== RECORDS PROVIDED ==

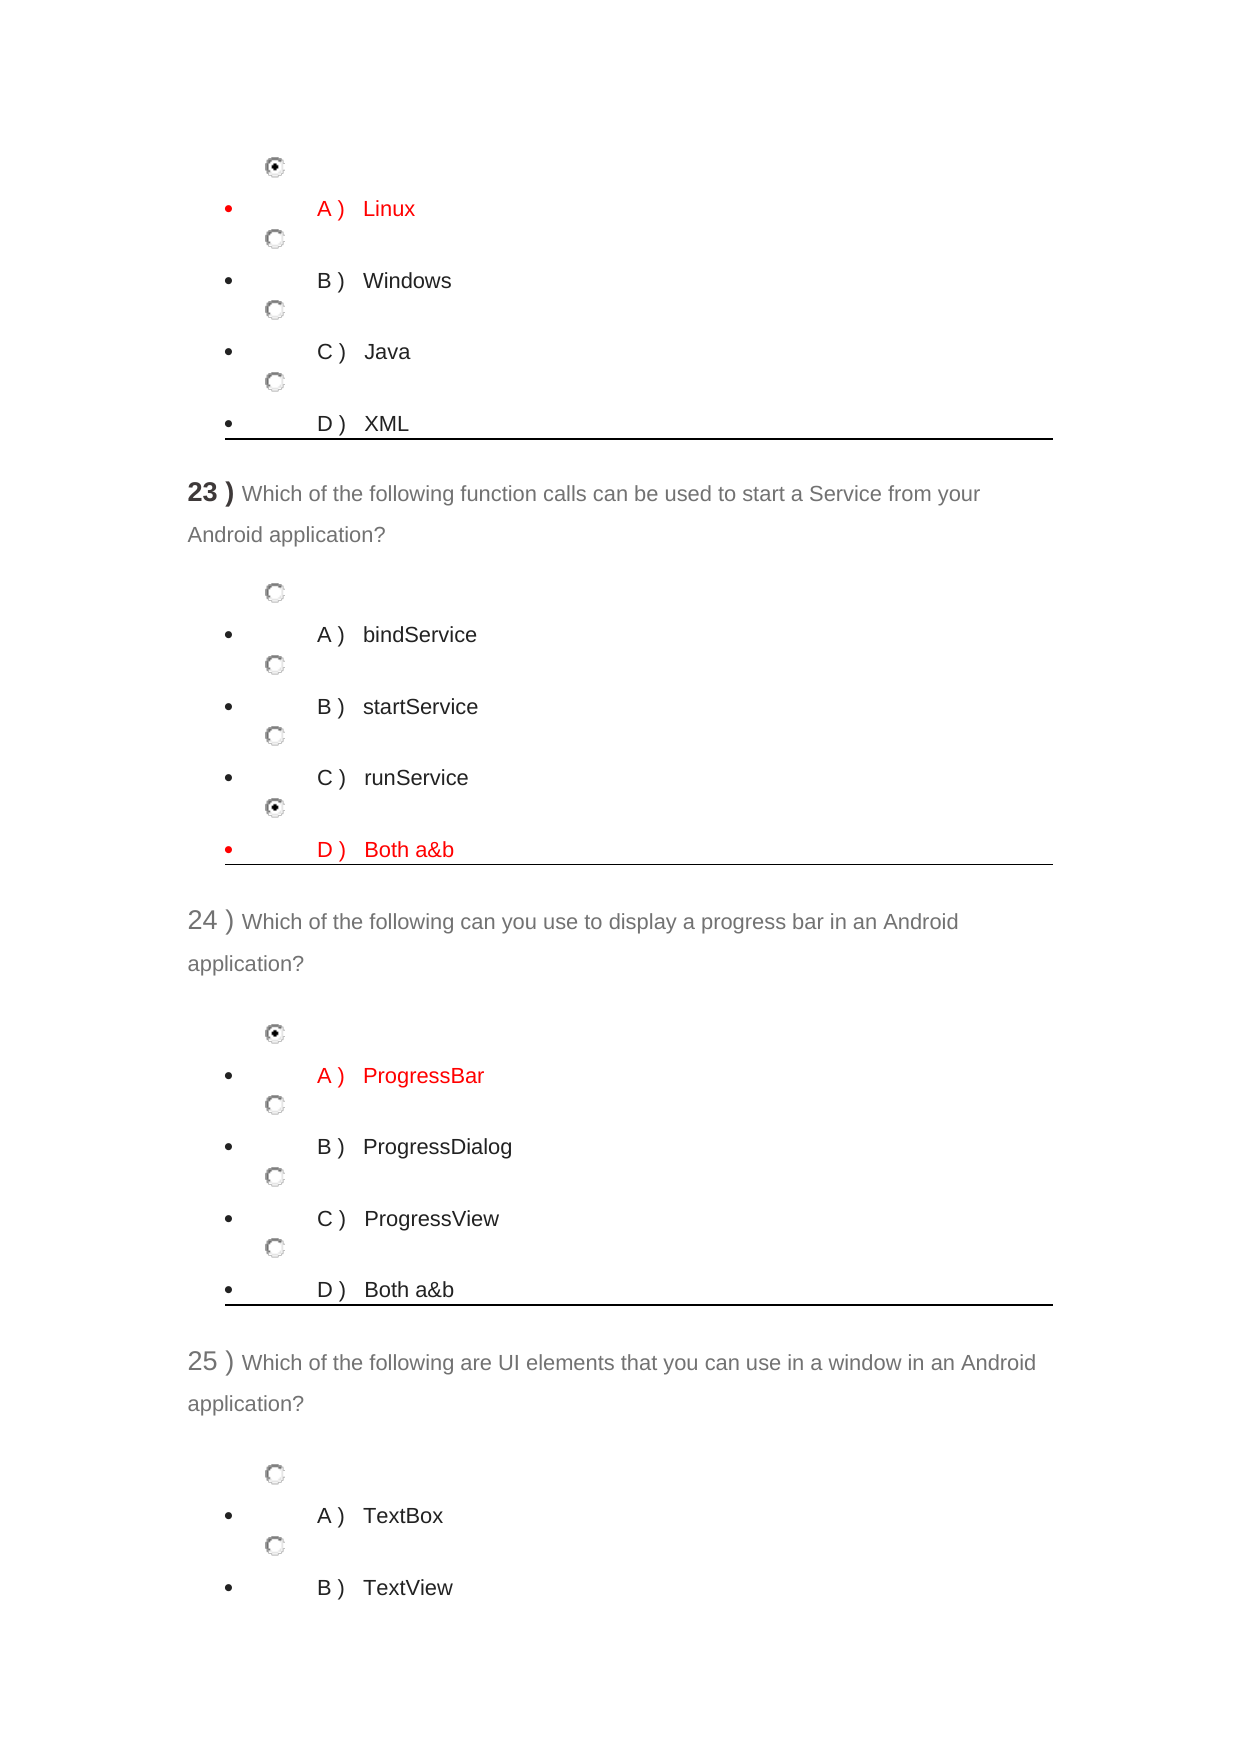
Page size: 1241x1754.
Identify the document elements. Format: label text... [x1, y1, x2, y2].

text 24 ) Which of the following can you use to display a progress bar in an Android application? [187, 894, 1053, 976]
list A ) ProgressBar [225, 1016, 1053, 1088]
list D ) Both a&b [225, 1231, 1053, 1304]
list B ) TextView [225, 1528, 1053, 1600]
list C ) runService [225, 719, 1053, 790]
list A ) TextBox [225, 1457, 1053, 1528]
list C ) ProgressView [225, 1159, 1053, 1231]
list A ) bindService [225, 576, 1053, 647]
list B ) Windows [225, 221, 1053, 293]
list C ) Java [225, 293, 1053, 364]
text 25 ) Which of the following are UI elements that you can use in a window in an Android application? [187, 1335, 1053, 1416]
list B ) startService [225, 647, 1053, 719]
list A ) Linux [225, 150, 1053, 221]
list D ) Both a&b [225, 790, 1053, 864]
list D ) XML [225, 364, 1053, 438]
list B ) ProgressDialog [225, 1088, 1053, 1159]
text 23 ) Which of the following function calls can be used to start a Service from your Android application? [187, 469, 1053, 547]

===

## [WORK TO COMPLETE]
Each line in the data that holds the string "application" must be returned.

## [EXPECTED ANSWER]
text 24 ) Which of the following can you use to display a progress bar in an Android application? [187, 894, 1053, 976]
text 25 ) Which of the following are UI elements that you can use in a window in an Android application? [187, 1335, 1053, 1416]
text 23 ) Which of the following function calls can be used to start a Service from your Android application? [187, 469, 1053, 547]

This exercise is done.